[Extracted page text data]
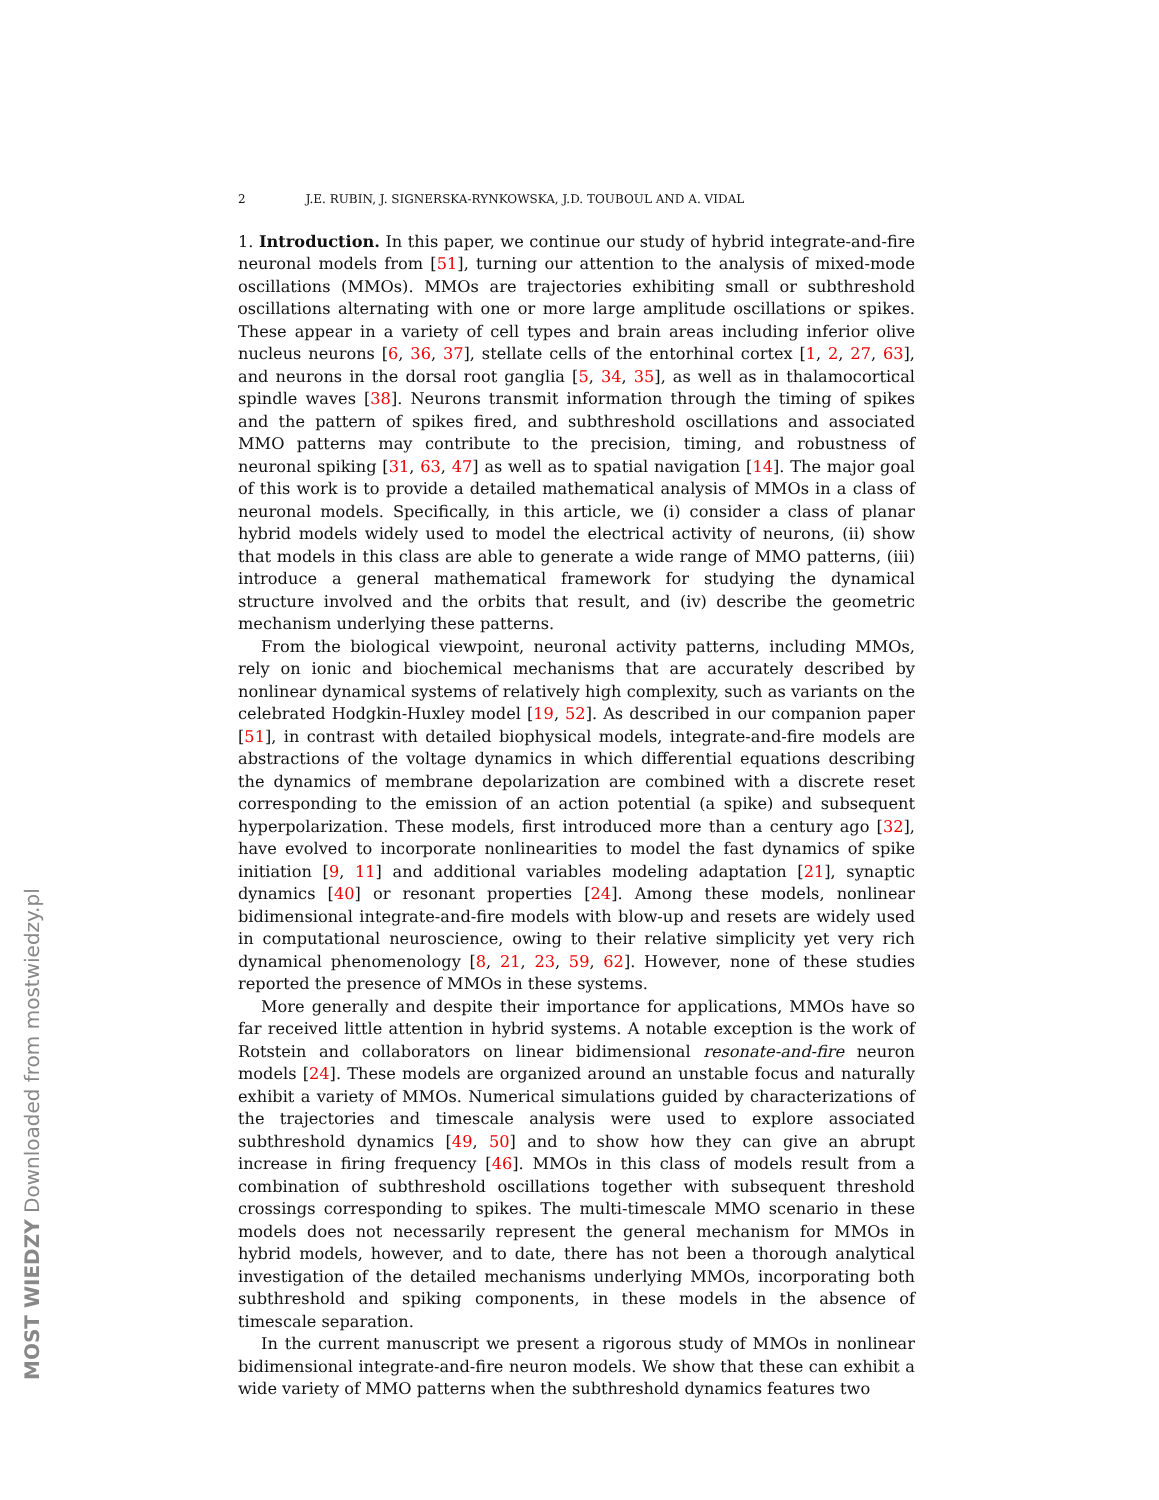2 J.E. RUBIN, J. SIGNERSKA-RYNKOWSKA, J.D. TOUBOUL AND A. VIDAL
1. Introduction. In this paper, we continue our study of hybrid integrate-and-fire neuronal models from [51], turning our attention to the analysis of mixed-mode oscillations (MMOs). MMOs are trajectories exhibiting small or subthreshold oscillations alternating with one or more large amplitude oscillations or spikes. These appear in a variety of cell types and brain areas including inferior olive nucleus neurons [6, 36, 37], stellate cells of the entorhinal cortex [1, 2, 27, 63], and neurons in the dorsal root ganglia [5, 34, 35], as well as in thalamocortical spindle waves [38]. Neurons transmit information through the timing of spikes and the pattern of spikes fired, and subthreshold oscillations and associated MMO patterns may contribute to the precision, timing, and robustness of neuronal spiking [31, 63, 47] as well as to spatial navigation [14]. The major goal of this work is to provide a detailed mathematical analysis of MMOs in a class of neuronal models. Specifically, in this article, we (i) consider a class of planar hybrid models widely used to model the electrical activity of neurons, (ii) show that models in this class are able to generate a wide range of MMO patterns, (iii) introduce a general mathematical framework for studying the dynamical structure involved and the orbits that result, and (iv) describe the geometric mechanism underlying these patterns.
From the biological viewpoint, neuronal activity patterns, including MMOs, rely on ionic and biochemical mechanisms that are accurately described by nonlinear dynamical systems of relatively high complexity, such as variants on the celebrated Hodgkin-Huxley model [19, 52]. As described in our companion paper [51], in contrast with detailed biophysical models, integrate-and-fire models are abstractions of the voltage dynamics in which differential equations describing the dynamics of membrane depolarization are combined with a discrete reset corresponding to the emission of an action potential (a spike) and subsequent hyperpolarization. These models, first introduced more than a century ago [32], have evolved to incorporate nonlinearities to model the fast dynamics of spike initiation [9, 11] and additional variables modeling adaptation [21], synaptic dynamics [40] or resonant properties [24]. Among these models, nonlinear bidimensional integrate-and-fire models with blow-up and resets are widely used in computational neuroscience, owing to their relative simplicity yet very rich dynamical phenomenology [8, 21, 23, 59, 62]. However, none of these studies reported the presence of MMOs in these systems.
More generally and despite their importance for applications, MMOs have so far received little attention in hybrid systems. A notable exception is the work of Rotstein and collaborators on linear bidimensional resonate-and-fire neuron models [24]. These models are organized around an unstable focus and naturally exhibit a variety of MMOs. Numerical simulations guided by characterizations of the trajectories and timescale analysis were used to explore associated subthreshold dynamics [49, 50] and to show how they can give an abrupt increase in firing frequency [46]. MMOs in this class of models result from a combination of subthreshold oscillations together with subsequent threshold crossings corresponding to spikes. The multi-timescale MMO scenario in these models does not necessarily represent the general mechanism for MMOs in hybrid models, however, and to date, there has not been a thorough analytical investigation of the detailed mechanisms underlying MMOs, incorporating both subthreshold and spiking components, in these models in the absence of timescale separation.
In the current manuscript we present a rigorous study of MMOs in nonlinear bidimensional integrate-and-fire neuron models. We show that these can exhibit a wide variety of MMO patterns when the subthreshold dynamics features two
MOST WIEDZY Downloaded from mostwiedzy.pl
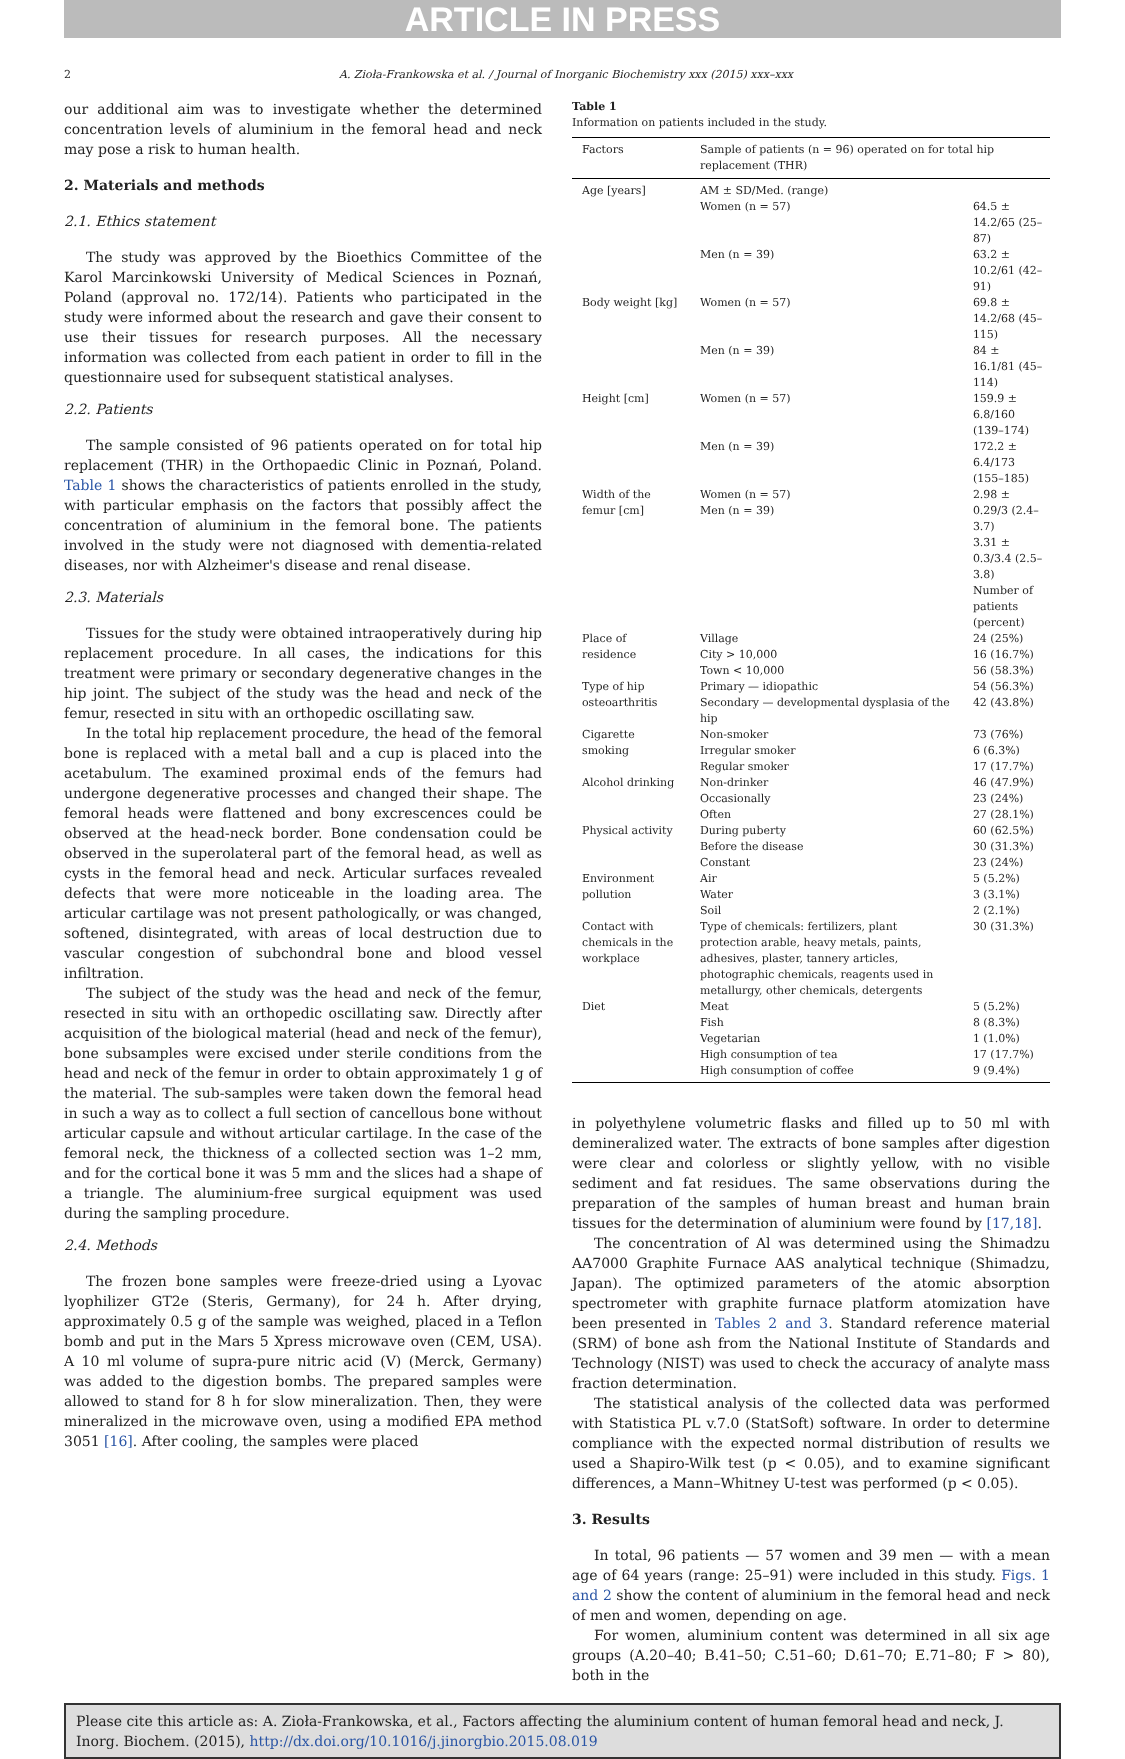ARTICLE IN PRESS
2 A. Zioła-Frankowska et al. / Journal of Inorganic Biochemistry xxx (2015) xxx–xxx
our additional aim was to investigate whether the determined concentration levels of aluminium in the femoral head and neck may pose a risk to human health.
2. Materials and methods
2.1. Ethics statement
The study was approved by the Bioethics Committee of the Karol Marcinkowski University of Medical Sciences in Poznań, Poland (approval no. 172/14). Patients who participated in the study were informed about the research and gave their consent to use their tissues for research purposes. All the necessary information was collected from each patient in order to fill in the questionnaire used for subsequent statistical analyses.
2.2. Patients
The sample consisted of 96 patients operated on for total hip replacement (THR) in the Orthopaedic Clinic in Poznań, Poland. Table 1 shows the characteristics of patients enrolled in the study, with particular emphasis on the factors that possibly affect the concentration of aluminium in the femoral bone. The patients involved in the study were not diagnosed with dementia-related diseases, nor with Alzheimer's disease and renal disease.
2.3. Materials
Tissues for the study were obtained intraoperatively during hip replacement procedure. In all cases, the indications for this treatment were primary or secondary degenerative changes in the hip joint. The subject of the study was the head and neck of the femur, resected in situ with an orthopedic oscillating saw.
In the total hip replacement procedure, the head of the femoral bone is replaced with a metal ball and a cup is placed into the acetabulum. The examined proximal ends of the femurs had undergone degenerative processes and changed their shape. The femoral heads were flattened and bony excrescences could be observed at the head-neck border. Bone condensation could be observed in the superolateral part of the femoral head, as well as cysts in the femoral head and neck. Articular surfaces revealed defects that were more noticeable in the loading area. The articular cartilage was not present pathologically, or was changed, softened, disintegrated, with areas of local destruction due to vascular congestion of subchondral bone and blood vessel infiltration.
The subject of the study was the head and neck of the femur, resected in situ with an orthopedic oscillating saw. Directly after acquisition of the biological material (head and neck of the femur), bone subsamples were excised under sterile conditions from the head and neck of the femur in order to obtain approximately 1 g of the material. The sub-samples were taken down the femoral head in such a way as to collect a full section of cancellous bone without articular capsule and without articular cartilage. In the case of the femoral neck, the thickness of a collected section was 1–2 mm, and for the cortical bone it was 5 mm and the slices had a shape of a triangle. The aluminium-free surgical equipment was used during the sampling procedure.
2.4. Methods
The frozen bone samples were freeze-dried using a Lyovac lyophilizer GT2e (Steris, Germany), for 24 h. After drying, approximately 0.5 g of the sample was weighed, placed in a Teflon bomb and put in the Mars 5 Xpress microwave oven (CEM, USA). A 10 ml volume of supra-pure nitric acid (V) (Merck, Germany) was added to the digestion bombs. The prepared samples were allowed to stand for 8 h for slow mineralization. Then, they were mineralized in the microwave oven, using a modified EPA method 3051 [16]. After cooling, the samples were placed
Table 1
Information on patients included in the study.
| Factors | Sample of patients (n = 96) operated on for total hip replacement (THR) | |
| --- | --- | --- |
| Age [years] | AM ± SD/Med. (range) | |
| | Women (n = 57) | 64.5 ± 14.2/65 (25–87) |
| | Men (n = 39) | 63.2 ± 10.2/61 (42–91) |
| Body weight [kg] | Women (n = 57) | 69.8 ± 14.2/68 (45–115) |
| | Men (n = 39) | 84 ± 16.1/81 (45–114) |
| Height [cm] | Women (n = 57) | 159.9 ± 6.8/160 (139–174) |
| | Men (n = 39) | 172.2 ± 6.4/173 (155–185) |
| Width of the femur [cm] | Women (n = 57) Men (n = 39) | 2.98 ± 0.29/3 (2.4–3.7) 3.31 ± 0.3/3.4 (2.5–3.8) |
| | | Number of patients (percent) |
| Place of residence | Village City > 10,000 Town < 10,000 | 24 (25%) 16 (16.7%) 56 (58.3%) |
| Type of hip osteoarthritis | Primary — idiopathic Secondary — developmental dysplasia of the hip | 54 (56.3%) 42 (43.8%) |
| Cigarette smoking | Non-smoker Irregular smoker Regular smoker | 73 (76%) 6 (6.3%) 17 (17.7%) |
| Alcohol drinking | Non-drinker Occasionally Often | 46 (47.9%) 23 (24%) 27 (28.1%) |
| Physical activity | During puberty Before the disease Constant | 60 (62.5%) 30 (31.3%) 23 (24%) |
| Environment pollution | Air Water Soil | 5 (5.2%) 3 (3.1%) 2 (2.1%) |
| Contact with chemicals in the workplace | Type of chemicals: fertilizers, plant protection arable, heavy metals, paints, adhesives, plaster, tannery articles, photographic chemicals, reagents used in metallurgy, other chemicals, detergents | 30 (31.3%) |
| Diet | Meat Fish Vegetarian High consumption of tea High consumption of coffee | 5 (5.2%) 8 (8.3%) 1 (1.0%) 17 (17.7%) 9 (9.4%) |
in polyethylene volumetric flasks and filled up to 50 ml with demineralized water. The extracts of bone samples after digestion were clear and colorless or slightly yellow, with no visible sediment and fat residues. The same observations during the preparation of the samples of human breast and human brain tissues for the determination of aluminium were found by [17,18].
The concentration of Al was determined using the Shimadzu AA7000 Graphite Furnace AAS analytical technique (Shimadzu, Japan). The optimized parameters of the atomic absorption spectrometer with graphite furnace platform atomization have been presented in Tables 2 and 3. Standard reference material (SRM) of bone ash from the National Institute of Standards and Technology (NIST) was used to check the accuracy of analyte mass fraction determination.
The statistical analysis of the collected data was performed with Statistica PL v.7.0 (StatSoft) software. In order to determine compliance with the expected normal distribution of results we used a Shapiro-Wilk test (p < 0.05), and to examine significant differences, a Mann–Whitney U-test was performed (p < 0.05).
3. Results
In total, 96 patients — 57 women and 39 men — with a mean age of 64 years (range: 25–91) were included in this study. Figs. 1 and 2 show the content of aluminium in the femoral head and neck of men and women, depending on age.
For women, aluminium content was determined in all six age groups (A.20–40; B.41–50; C.51–60; D.61–70; E.71–80; F > 80), both in the
Please cite this article as: A. Zioła-Frankowska, et al., Factors affecting the aluminium content of human femoral head and neck, J. Inorg. Biochem. (2015), http://dx.doi.org/10.1016/j.jinorgbio.2015.08.019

* _WORK TO BE COMPLETED_:
Only the lines above from the line containing "2.2. Patients" through the line containing "In the total" should be retyped, exactly and with both ends included.

* _YOUR SOLUTION_:
2.2. Patients
The sample consisted of 96 patients operated on for total hip replacement (THR) in the Orthopaedic Clinic in Poznań, Poland. Table 1 shows the characteristics of patients enrolled in the study, with particular emphasis on the factors that possibly affect the concentration of aluminium in the femoral bone. The patients involved in the study were not diagnosed with dementia-related diseases, nor with Alzheimer's disease and renal disease.
2.3. Materials
Tissues for the study were obtained intraoperatively during hip replacement procedure. In all cases, the indications for this treatment were primary or secondary degenerative changes in the hip joint. The subject of the study was the head and neck of the femur, resected in situ with an orthopedic oscillating saw.
In the total hip replacement procedure, the head of the femoral bone is replaced with a metal ball and a cup is placed into the acetabulum. The examined proximal ends of the femurs had undergone degenerative processes and changed their shape. The femoral heads were flattened and bony excrescences could be observed at the head-neck border. Bone condensation could be observed in the superolateral part of the femoral head, as well as cysts in the femoral head and neck. Articular surfaces revealed defects that were more noticeable in the loading area. The articular cartilage was not present pathologically, or was changed, softened, disintegrated, with areas of local destruction due to vascular congestion of subchondral bone and blood vessel infiltration.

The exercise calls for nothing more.